◆ ASSIGNMENT:
Determine how many lines in the records that follow hold the string "round". Only that number should be returned.

________________

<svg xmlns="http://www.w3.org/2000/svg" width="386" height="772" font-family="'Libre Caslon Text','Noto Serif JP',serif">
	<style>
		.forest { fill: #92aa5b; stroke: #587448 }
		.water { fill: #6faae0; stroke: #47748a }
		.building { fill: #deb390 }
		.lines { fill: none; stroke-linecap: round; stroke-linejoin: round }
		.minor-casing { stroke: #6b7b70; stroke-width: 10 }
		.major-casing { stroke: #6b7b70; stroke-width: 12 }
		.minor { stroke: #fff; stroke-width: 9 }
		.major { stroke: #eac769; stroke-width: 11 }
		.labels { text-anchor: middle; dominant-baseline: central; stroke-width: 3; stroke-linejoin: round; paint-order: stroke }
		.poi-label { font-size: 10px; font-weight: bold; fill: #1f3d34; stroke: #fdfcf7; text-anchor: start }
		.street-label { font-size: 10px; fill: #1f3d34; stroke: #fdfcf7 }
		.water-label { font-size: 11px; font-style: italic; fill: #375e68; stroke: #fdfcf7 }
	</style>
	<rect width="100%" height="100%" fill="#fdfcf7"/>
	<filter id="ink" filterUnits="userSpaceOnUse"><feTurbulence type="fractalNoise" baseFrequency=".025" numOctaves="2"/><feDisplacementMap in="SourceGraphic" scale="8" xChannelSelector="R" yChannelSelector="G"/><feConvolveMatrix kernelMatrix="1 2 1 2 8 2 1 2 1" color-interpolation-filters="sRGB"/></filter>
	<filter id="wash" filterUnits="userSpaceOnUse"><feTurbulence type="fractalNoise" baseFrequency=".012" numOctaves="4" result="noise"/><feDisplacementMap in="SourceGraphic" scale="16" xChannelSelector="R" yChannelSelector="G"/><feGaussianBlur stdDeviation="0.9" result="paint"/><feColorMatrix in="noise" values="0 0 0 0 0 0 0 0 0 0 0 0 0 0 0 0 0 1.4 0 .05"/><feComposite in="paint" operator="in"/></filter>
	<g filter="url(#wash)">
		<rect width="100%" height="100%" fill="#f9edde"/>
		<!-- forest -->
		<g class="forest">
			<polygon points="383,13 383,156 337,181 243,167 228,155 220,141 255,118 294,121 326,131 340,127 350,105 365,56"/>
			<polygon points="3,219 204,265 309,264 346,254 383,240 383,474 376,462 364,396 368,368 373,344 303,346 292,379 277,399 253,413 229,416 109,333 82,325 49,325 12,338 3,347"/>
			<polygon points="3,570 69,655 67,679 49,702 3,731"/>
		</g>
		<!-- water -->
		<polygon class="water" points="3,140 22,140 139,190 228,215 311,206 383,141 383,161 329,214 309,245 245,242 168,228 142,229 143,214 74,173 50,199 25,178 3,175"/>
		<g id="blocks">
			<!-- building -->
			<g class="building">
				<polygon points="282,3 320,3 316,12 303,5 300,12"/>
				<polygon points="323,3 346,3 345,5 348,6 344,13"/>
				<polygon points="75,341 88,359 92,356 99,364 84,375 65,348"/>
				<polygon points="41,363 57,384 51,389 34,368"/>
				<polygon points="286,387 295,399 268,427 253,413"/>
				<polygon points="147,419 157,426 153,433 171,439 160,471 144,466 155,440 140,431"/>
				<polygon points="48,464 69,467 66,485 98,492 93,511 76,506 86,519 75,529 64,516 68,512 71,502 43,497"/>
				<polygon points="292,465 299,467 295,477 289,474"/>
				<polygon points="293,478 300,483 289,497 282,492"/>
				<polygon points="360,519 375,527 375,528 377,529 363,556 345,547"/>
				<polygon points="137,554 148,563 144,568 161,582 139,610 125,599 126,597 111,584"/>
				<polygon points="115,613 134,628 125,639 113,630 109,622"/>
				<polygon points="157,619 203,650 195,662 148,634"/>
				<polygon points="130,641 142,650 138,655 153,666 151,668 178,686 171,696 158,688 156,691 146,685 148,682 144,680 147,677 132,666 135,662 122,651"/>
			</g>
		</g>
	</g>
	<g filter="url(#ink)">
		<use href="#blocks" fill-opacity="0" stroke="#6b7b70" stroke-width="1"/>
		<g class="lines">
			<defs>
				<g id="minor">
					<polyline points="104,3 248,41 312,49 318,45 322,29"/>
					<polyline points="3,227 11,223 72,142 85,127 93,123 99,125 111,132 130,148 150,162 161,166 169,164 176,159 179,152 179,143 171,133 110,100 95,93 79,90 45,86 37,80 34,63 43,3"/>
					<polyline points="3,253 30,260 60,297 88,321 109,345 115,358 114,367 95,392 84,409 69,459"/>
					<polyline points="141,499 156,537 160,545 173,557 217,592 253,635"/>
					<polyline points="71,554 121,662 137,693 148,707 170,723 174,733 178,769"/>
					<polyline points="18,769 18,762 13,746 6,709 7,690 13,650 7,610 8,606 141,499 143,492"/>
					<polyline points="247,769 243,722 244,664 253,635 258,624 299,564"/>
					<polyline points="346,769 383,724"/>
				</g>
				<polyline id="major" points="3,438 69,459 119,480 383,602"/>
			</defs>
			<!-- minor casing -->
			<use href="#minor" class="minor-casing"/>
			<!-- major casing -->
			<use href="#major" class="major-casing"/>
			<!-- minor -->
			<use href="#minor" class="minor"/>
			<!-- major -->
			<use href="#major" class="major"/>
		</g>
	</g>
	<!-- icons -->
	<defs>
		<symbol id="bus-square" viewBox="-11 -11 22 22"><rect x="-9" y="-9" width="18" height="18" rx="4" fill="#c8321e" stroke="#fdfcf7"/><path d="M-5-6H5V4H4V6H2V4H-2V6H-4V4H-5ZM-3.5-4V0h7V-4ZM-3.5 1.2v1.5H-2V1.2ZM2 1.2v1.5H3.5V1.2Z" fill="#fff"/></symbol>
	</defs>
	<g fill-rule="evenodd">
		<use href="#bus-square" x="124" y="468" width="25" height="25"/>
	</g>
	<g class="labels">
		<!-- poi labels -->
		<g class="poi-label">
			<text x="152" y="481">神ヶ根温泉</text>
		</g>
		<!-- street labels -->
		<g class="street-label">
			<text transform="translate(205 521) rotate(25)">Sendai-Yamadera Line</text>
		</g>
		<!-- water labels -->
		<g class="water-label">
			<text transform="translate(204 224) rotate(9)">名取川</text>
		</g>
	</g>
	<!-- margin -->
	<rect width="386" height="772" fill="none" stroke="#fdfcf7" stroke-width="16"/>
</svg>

________________

◆ RESPONSE:
2